Since it took office, this Liberal government tried repeatedly, through several bills tabled in this House, to meddle in areas of provincial responsibility, ignoring their respective jurisdictions as well as the terms of federal-provincial agreements. In addition, as I was able to see for myself while participating in several debates on
the reorganization of the Department of Industry, the Federal Office of Regional Development, the Federal Business Development Bank, now the Business Development Bank of Canada, this government took every opportunity, every time a bill was introduced, to give itself, the department or the minister responsible more powers, thereby gaining more and more control in recognized areas of provincial jurisdiction, without going through the federal-provincial consultation process.
You will understand that, with the legislative experience it has gained, the official opposition now knows how to get in the way of the government's efforts to take powers away from the provinces by disregarding provincial jurisdictions.
What does the government propose today? Bill C-65, the Canada Endangered Species Protection Act. I want to make four general observations before dealing more specifically with the bill.
First, when we read the bill, we realize that, as usual, the provinces' jurisdiction and responsibilities are completely ignored and overlooked.
Later on, I will point out some major contradictions by referring to statements made in the red book, and also by the environment ministers, both the former one, who is now the Deputy Prime Minister and Minister of Canadian Heritage, and the current one. This government, which always claims to want to co-operate and to establish partnerships with the provinces, does just the opposite with its bills. This government tries to get its hands on power. It gives itself special powers, at the expense of the partners it claims to respect.
Second, this bill does not take into account the sharing of powers. The sharing of powers in areas that come under provincial jurisdiction has always been a burden for the federal government.
Even though the government tries, as it has always done, to convince Quebecers of its desire to create a partnership with them, it invariably comes up with bills that give increased power to its ministers, or that confirm such power.
The provisions of the bill make it clear that the minister is giving himself a very broad discretionary power. This from a government which always claims to seek partnerships with others. Yet, it gives itself, through its own mechanisms, its department and its minister, very broad discretionary powers. In fact, after the talks on the internal trade agreement, this government went so far as to add to the bill things that had not even been mentioned in the discussions with the provincial ministers.
But such is the way of this government. We all know that. Everyone knows the federal Liberal government, particularly in Quebec, given its pattern of the last 30 years, which consists in promising one thing but doing just the opposite once in office.

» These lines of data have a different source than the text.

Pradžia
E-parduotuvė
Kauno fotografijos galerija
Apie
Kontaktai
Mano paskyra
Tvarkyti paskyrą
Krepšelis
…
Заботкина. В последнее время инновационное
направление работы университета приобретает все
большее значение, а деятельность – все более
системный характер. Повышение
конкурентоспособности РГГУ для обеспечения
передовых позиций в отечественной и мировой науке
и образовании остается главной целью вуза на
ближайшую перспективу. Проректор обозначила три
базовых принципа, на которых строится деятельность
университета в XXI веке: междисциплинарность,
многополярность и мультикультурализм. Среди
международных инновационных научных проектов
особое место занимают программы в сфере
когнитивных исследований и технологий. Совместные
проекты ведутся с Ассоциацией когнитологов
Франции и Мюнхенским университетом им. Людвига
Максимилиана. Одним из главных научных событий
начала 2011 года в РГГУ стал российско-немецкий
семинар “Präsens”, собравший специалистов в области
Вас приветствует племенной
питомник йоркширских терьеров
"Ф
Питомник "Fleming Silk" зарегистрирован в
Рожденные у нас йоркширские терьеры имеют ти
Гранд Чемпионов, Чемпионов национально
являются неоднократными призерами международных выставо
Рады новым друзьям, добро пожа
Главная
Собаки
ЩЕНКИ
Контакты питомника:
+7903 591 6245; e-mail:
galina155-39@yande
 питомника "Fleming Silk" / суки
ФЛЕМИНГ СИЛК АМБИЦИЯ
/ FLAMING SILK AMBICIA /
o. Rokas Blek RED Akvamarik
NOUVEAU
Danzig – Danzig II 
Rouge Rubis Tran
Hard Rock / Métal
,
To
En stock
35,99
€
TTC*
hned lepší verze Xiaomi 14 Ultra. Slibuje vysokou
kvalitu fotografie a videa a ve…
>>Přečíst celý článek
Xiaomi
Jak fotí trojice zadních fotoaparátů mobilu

This bill provides that the minister will appoint COSEWIC members. Later, I will define the COSEWIC, this committee set up to protect endangered species. The minister alone will make these appointments. It gives himself the power to do so. This government shares everything but, in the end, it always includes a little clause saying that "as a minister, I will appoint those who will sit on the committee". In discussions between the ministers and the provinces, they always say "we are acting in good faith, we will make sure that everyone is represented, that there is representation from all parts of the country and everyone is included".
So what happens? They table a bill in which the minister has the authority to appoint people without consulting his partners. Is that partnership? Is that respect? They said in the course of discussions and negotiations that they would reach an agreement on committee membership. So the bill is tabled, and what does it say? It says the minister will appoint the members himself.